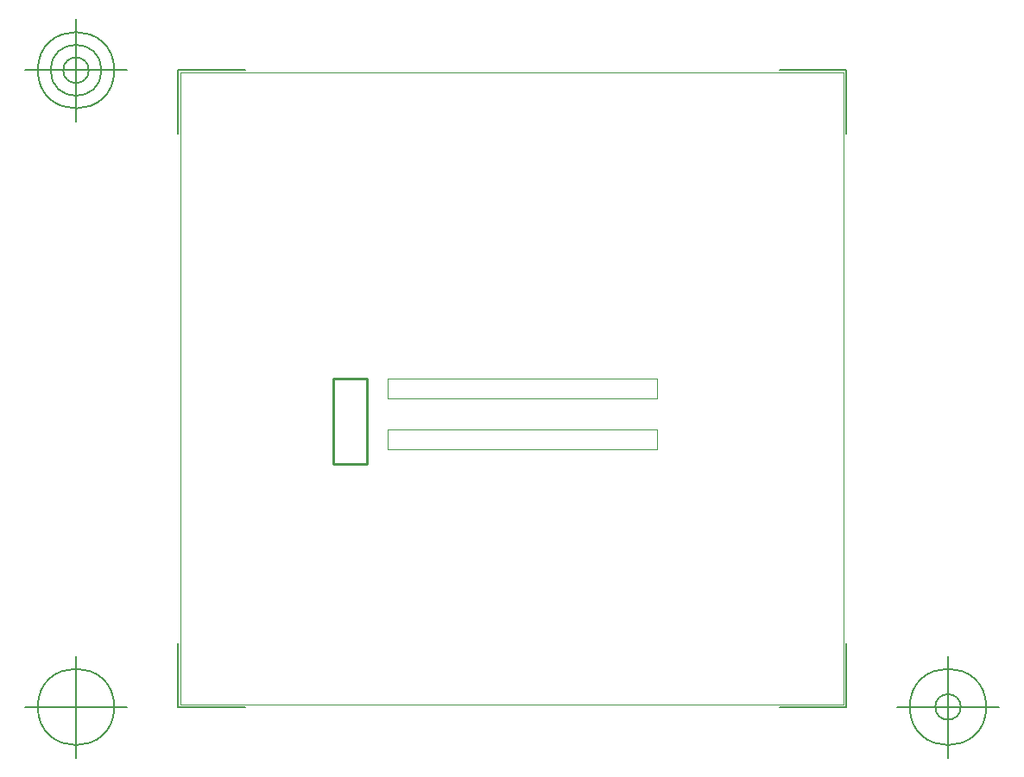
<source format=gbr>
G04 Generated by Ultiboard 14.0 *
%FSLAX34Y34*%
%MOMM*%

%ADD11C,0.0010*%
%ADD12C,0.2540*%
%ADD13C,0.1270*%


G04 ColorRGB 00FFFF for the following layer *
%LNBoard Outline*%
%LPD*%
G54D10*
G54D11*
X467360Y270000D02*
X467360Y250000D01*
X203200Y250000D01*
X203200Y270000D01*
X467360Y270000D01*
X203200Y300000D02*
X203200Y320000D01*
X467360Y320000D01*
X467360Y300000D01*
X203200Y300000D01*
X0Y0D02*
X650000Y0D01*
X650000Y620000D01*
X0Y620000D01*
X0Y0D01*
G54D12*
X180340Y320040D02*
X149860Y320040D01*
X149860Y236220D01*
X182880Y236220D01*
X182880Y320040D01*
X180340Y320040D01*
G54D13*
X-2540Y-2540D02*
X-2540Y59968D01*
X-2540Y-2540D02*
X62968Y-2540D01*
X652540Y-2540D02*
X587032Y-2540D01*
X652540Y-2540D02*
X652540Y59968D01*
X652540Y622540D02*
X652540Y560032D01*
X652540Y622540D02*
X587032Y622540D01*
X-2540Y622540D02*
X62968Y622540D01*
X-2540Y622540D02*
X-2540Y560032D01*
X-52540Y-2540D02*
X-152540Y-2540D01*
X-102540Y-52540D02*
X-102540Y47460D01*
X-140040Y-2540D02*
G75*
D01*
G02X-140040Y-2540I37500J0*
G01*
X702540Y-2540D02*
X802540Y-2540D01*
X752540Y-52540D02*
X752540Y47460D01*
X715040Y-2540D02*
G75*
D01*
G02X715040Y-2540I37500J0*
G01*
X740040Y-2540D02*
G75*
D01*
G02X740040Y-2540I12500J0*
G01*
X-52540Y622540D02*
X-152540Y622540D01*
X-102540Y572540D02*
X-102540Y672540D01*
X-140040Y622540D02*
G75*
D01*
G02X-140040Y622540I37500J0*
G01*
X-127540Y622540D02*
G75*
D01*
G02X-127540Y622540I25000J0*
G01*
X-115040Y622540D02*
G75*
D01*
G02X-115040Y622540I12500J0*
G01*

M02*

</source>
:::::
> [Exercise brief]: The line with "X0Y620000D01*", plus every line after it through the end of the listing, needs to be repeated exactly; nothing else belongs in the reply.

> [Result for this task]:
X0Y620000D01*
X0Y0D01*
G54D12*
X180340Y320040D02*
X149860Y320040D01*
X149860Y236220D01*
X182880Y236220D01*
X182880Y320040D01*
X180340Y320040D01*
G54D13*
X-2540Y-2540D02*
X-2540Y59968D01*
X-2540Y-2540D02*
X62968Y-2540D01*
X652540Y-2540D02*
X587032Y-2540D01*
X652540Y-2540D02*
X652540Y59968D01*
X652540Y622540D02*
X652540Y560032D01*
X652540Y622540D02*
X587032Y622540D01*
X-2540Y622540D02*
X62968Y622540D01*
X-2540Y622540D02*
X-2540Y560032D01*
X-52540Y-2540D02*
X-152540Y-2540D01*
X-102540Y-52540D02*
X-102540Y47460D01*
X-140040Y-2540D02*
G75*
D01*
G02X-140040Y-2540I37500J0*
G01*
X702540Y-2540D02*
X802540Y-2540D01*
X752540Y-52540D02*
X752540Y47460D01*
X715040Y-2540D02*
G75*
D01*
G02X715040Y-2540I37500J0*
G01*
X740040Y-2540D02*
G75*
D01*
G02X740040Y-2540I12500J0*
G01*
X-52540Y622540D02*
X-152540Y622540D01*
X-102540Y572540D02*
X-102540Y672540D01*
X-140040Y622540D02*
G75*
D01*
G02X-140040Y622540I37500J0*
G01*
X-127540Y622540D02*
G75*
D01*
G02X-127540Y622540I25000J0*
G01*
X-115040Y622540D02*
G75*
D01*
G02X-115040Y622540I12500J0*
G01*

M02*

</source>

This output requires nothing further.